> [What is being asked] Update the listing below by replacing every occurrence of "common name" with "vernacular name", keeping every other line unchanged.

Data listing
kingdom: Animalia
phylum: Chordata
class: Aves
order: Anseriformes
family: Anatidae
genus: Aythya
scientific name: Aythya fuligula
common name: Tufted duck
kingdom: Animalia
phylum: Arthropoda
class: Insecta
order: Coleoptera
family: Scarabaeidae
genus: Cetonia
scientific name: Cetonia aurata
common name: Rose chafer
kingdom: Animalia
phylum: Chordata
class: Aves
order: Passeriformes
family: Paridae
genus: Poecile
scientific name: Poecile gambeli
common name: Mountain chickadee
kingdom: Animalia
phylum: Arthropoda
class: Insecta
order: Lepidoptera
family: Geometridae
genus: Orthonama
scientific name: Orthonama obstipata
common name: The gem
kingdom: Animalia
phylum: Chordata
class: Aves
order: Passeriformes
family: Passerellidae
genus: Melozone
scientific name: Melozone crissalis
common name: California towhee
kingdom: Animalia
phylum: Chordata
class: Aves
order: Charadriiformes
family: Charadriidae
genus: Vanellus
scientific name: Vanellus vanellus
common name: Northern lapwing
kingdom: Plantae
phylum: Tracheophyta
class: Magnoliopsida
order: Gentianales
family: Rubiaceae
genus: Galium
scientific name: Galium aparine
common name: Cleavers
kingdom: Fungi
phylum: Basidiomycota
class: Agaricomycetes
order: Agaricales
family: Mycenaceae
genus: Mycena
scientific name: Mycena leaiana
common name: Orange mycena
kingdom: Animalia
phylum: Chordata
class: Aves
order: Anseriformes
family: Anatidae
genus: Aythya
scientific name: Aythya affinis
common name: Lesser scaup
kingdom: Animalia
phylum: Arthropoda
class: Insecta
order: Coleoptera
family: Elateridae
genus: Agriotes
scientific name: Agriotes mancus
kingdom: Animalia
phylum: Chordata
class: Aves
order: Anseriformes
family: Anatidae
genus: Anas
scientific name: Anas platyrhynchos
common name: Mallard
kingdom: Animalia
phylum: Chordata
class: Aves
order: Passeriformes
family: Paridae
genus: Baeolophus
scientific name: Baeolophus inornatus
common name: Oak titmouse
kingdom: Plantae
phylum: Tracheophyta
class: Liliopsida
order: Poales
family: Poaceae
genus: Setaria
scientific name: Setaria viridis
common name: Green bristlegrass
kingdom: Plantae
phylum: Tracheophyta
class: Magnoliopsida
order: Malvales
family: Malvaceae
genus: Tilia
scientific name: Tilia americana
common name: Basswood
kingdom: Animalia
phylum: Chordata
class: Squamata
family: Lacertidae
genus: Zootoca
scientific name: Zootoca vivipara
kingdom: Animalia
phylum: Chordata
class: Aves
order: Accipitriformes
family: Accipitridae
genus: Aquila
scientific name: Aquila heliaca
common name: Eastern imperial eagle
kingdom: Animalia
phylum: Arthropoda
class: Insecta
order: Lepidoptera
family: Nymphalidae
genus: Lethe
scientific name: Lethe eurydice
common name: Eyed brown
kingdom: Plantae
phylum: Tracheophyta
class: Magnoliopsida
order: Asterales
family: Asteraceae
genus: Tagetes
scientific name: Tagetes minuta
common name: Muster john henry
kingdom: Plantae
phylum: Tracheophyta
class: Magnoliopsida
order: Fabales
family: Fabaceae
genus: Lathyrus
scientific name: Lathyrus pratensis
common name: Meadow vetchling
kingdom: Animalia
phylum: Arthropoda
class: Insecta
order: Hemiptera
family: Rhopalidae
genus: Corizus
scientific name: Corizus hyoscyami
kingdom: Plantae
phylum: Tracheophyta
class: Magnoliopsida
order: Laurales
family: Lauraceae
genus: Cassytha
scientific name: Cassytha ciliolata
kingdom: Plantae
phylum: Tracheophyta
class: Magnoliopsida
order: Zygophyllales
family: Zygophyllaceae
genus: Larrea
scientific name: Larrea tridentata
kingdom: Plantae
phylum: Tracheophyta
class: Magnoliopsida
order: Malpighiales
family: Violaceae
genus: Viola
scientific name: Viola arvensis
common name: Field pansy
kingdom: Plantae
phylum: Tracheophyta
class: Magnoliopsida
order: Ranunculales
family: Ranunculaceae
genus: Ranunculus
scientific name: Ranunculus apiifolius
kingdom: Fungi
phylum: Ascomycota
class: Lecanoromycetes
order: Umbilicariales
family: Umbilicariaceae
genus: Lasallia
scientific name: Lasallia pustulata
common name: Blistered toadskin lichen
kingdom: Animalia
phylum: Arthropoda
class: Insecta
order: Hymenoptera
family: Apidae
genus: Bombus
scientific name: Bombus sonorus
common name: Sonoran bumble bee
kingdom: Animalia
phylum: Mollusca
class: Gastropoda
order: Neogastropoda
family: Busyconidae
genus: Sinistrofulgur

> [Solution for this problem]
kingdom: Animalia
phylum: Chordata
class: Aves
order: Anseriformes
family: Anatidae
genus: Aythya
scientific name: Aythya fuligula
vernacular name: Tufted duck
kingdom: Animalia
phylum: Arthropoda
class: Insecta
order: Coleoptera
family: Scarabaeidae
genus: Cetonia
scientific name: Cetonia aurata
vernacular name: Rose chafer
kingdom: Animalia
phylum: Chordata
class: Aves
order: Passeriformes
family: Paridae
genus: Poecile
scientific name: Poecile gambeli
vernacular name: Mountain chickadee
kingdom: Animalia
phylum: Arthropoda
class: Insecta
order: Lepidoptera
family: Geometridae
genus: Orthonama
scientific name: Orthonama obstipata
vernacular name: The gem
kingdom: Animalia
phylum: Chordata
class: Aves
order: Passeriformes
family: Passerellidae
genus: Melozone
scientific name: Melozone crissalis
vernacular name: California towhee
kingdom: Animalia
phylum: Chordata
class: Aves
order: Charadriiformes
family: Charadriidae
genus: Vanellus
scientific name: Vanellus vanellus
vernacular name: Northern lapwing
kingdom: Plantae
phylum: Tracheophyta
class: Magnoliopsida
order: Gentianales
family: Rubiaceae
genus: Galium
scientific name: Galium aparine
vernacular name: Cleavers
kingdom: Fungi
phylum: Basidiomycota
class: Agaricomycetes
order: Agaricales
family: Mycenaceae
genus: Mycena
scientific name: Mycena leaiana
vernacular name: Orange mycena
kingdom: Animalia
phylum: Chordata
class: Aves
order: Anseriformes
family: Anatidae
genus: Aythya
scientific name: Aythya affinis
vernacular name: Lesser scaup
kingdom: Animalia
phylum: Arthropoda
class: Insecta
order: Coleoptera
family: Elateridae
genus: Agriotes
scientific name: Agriotes mancus
kingdom: Animalia
phylum: Chordata
class: Aves
order: Anseriformes
family: Anatidae
genus: Anas
scientific name: Anas platyrhynchos
vernacular name: Mallard
kingdom: Animalia
phylum: Chordata
class: Aves
order: Passeriformes
family: Paridae
genus: Baeolophus
scientific name: Baeolophus inornatus
vernacular name: Oak titmouse
kingdom: Plantae
phylum: Tracheophyta
class: Liliopsida
order: Poales
family: Poaceae
genus: Setaria
scientific name: Setaria viridis
vernacular name: Green bristlegrass
kingdom: Plantae
phylum: Tracheophyta
class: Magnoliopsida
order: Malvales
family: Malvaceae
genus: Tilia
scientific name: Tilia americana
vernacular name: Basswood
kingdom: Animalia
phylum: Chordata
class: Squamata
family: Lacertidae
genus: Zootoca
scientific name: Zootoca vivipara
kingdom: Animalia
phylum: Chordata
class: Aves
order: Accipitriformes
family: Accipitridae
genus: Aquila
scientific name: Aquila heliaca
vernacular name: Eastern imperial eagle
kingdom: Animalia
phylum: Arthropoda
class: Insecta
order: Lepidoptera
family: Nymphalidae
genus: Lethe
scientific name: Lethe eurydice
vernacular name: Eyed brown
kingdom: Plantae
phylum: Tracheophyta
class: Magnoliopsida
order: Asterales
family: Asteraceae
genus: Tagetes
scientific name: Tagetes minuta
vernacular name: Muster john henry
kingdom: Plantae
phylum: Tracheophyta
class: Magnoliopsida
order: Fabales
family: Fabaceae
genus: Lathyrus
scientific name: Lathyrus pratensis
vernacular name: Meadow vetchling
kingdom: Animalia
phylum: Arthropoda
class: Insecta
order: Hemiptera
family: Rhopalidae
genus: Corizus
scientific name: Corizus hyoscyami
kingdom: Plantae
phylum: Tracheophyta
class: Magnoliopsida
order: Laurales
family: Lauraceae
genus: Cassytha
scientific name: Cassytha ciliolata
kingdom: Plantae
phylum: Tracheophyta
class: Magnoliopsida
order: Zygophyllales
family: Zygophyllaceae
genus: Larrea
scientific name: Larrea tridentata
kingdom: Plantae
phylum: Tracheophyta
class: Magnoliopsida
order: Malpighiales
family: Violaceae
genus: Viola
scientific name: Viola arvensis
vernacular name: Field pansy
kingdom: Plantae
phylum: Tracheophyta
class: Magnoliopsida
order: Ranunculales
family: Ranunculaceae
genus: Ranunculus
scientific name: Ranunculus apiifolius
kingdom: Fungi
phylum: Ascomycota
class: Lecanoromycetes
order: Umbilicariales
family: Umbilicariaceae
genus: Lasallia
scientific name: Lasallia pustulata
vernacular name: Blistered toadskin lichen
kingdom: Animalia
phylum: Arthropoda
class: Insecta
order: Hymenoptera
family: Apidae
genus: Bombus
scientific name: Bombus sonorus
vernacular name: Sonoran bumble bee
kingdom: Animalia
phylum: Mollusca
class: Gastropoda
order: Neogastropoda
family: Busyconidae
genus: Sinistrofulgur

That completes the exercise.